Following his campaign event in February, Hogsett left well-wishers at the convention hall and walked across the road to McDonald’s. Even though he was running late, he couldn’t resist chatting with an Indianapolis Metropolitan Police Department officer idling in a cruiser in the parking lot. Inside McDonald’s, about a half-dozen off-duty cops and a captain greeted him warmly. After his stint as a federal prosecutor, Hogsett feels comfortable around police—whether joining them for a ride-along or attending a memorial service for fallen officers. (At a political fundraiser, Hogsett once referred to himself and Democratic Prosecutor Terry Curry as Batman and Robin. Curry was Batman, he insisted; Hogsett, with his parted brown hair and still-boyish features, was Robin.)
“Pretend I’m your mayor,” Hogsett told the group around the table. “What do I need to know?” Over the course of an hour, the cops told him that the force didn’t have enough manpower to police their zones. Instead of hoofing neighborhoods and getting to know their territory, they said, they spent much of their time traversing it in their cruisers and working with outdated technology. Hogsett furrowed his brow, nodded his head, and swigged his coffee.
Finally, Hogsett floated the idea of hiring more officers to “allow IMPD to return to beat staffing levels”—perhaps the most concrete policy proposal he’s offered in the campaign so far. “Is that going to solve all the problems?” he added. “Of course not.”
The cops gathered seemed pleased. As the meeting ended, Hogsett thanked them for their time. “I appreciate your candor,” he said. “Who knows? Maybe I won’t win. But it will make me a better candidate.”
Hogsett hasn’t always charmed Indiana voters the way he won over those officers, but people close to him attribute that more to timing and misfortune than poor candidacy. His first loss in the 1992 Senate race, they say, was an example of a very young politician making a reasonable gamble that didn’t work out. In 1994, he succumbed to political headwinds as Republicans trounced Democrats at ballot boxes nationwide. And in 2004, Hogsett was the good soldier—a warm political body when Indiana Democrats needed one at the last minute. As his longtime friend Bayh puts it, “He took one for the team.”

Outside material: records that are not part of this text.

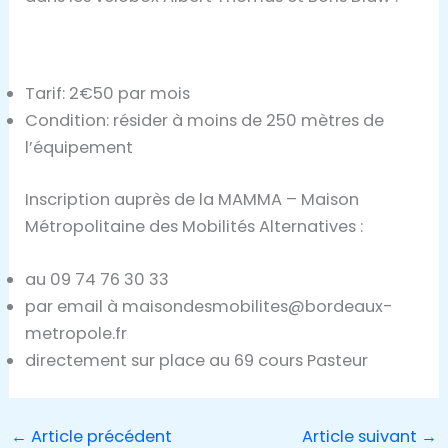
Tarif: 2€50 par mois
Condition: résider à moins de 250 mètres de
l’équipement
Inscription auprès de la MAMMA – Maison
Métropolitaine des Mobilités Alternatives :
au 09 74 76 30 33
par email à maisondesmobilites@bordeaux-
metropole.fr
directement sur place au 69 cours Pasteur
←
Article précédent
Article suivant
→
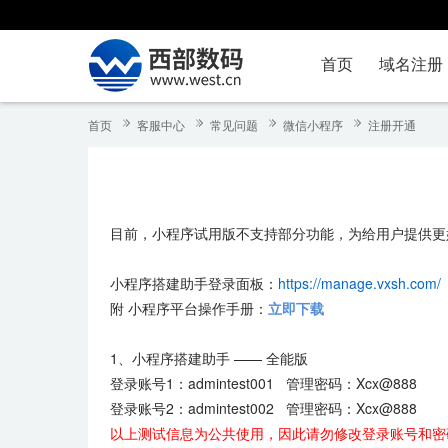
首页
域名注册
首页
客服中心
常见问题
微信小程序
注册开通
目前，小程序试用版不支持部分功能，为给用户提供更
小程序搭建助手登录面板：
https://manage.vxsh.com/
附 小程序平台操作手册：
立即下载
1、小程序搭建助手 —— 全能版
登录账号1：admintest001 管理密码：Xcx@888
登录账号2：admintest002 管理密码：Xcx@888
以上测试信息为公共使用，因此请勿修改登录账号和密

This fall, Hogsett will have no such excuses. He will spend the next six months trying to win the first race in which he is seen as a frontrunner in a field that so far includes Republican Chuck Brewer. Despite hauling in a record $1.4 million in contributions last year, Hogsett admits he is more nervous than he has ever been about what November may hold. “I have a great sense of foreboding,” he says. “I’ve never run a race where I haven’t been 30 points behind.”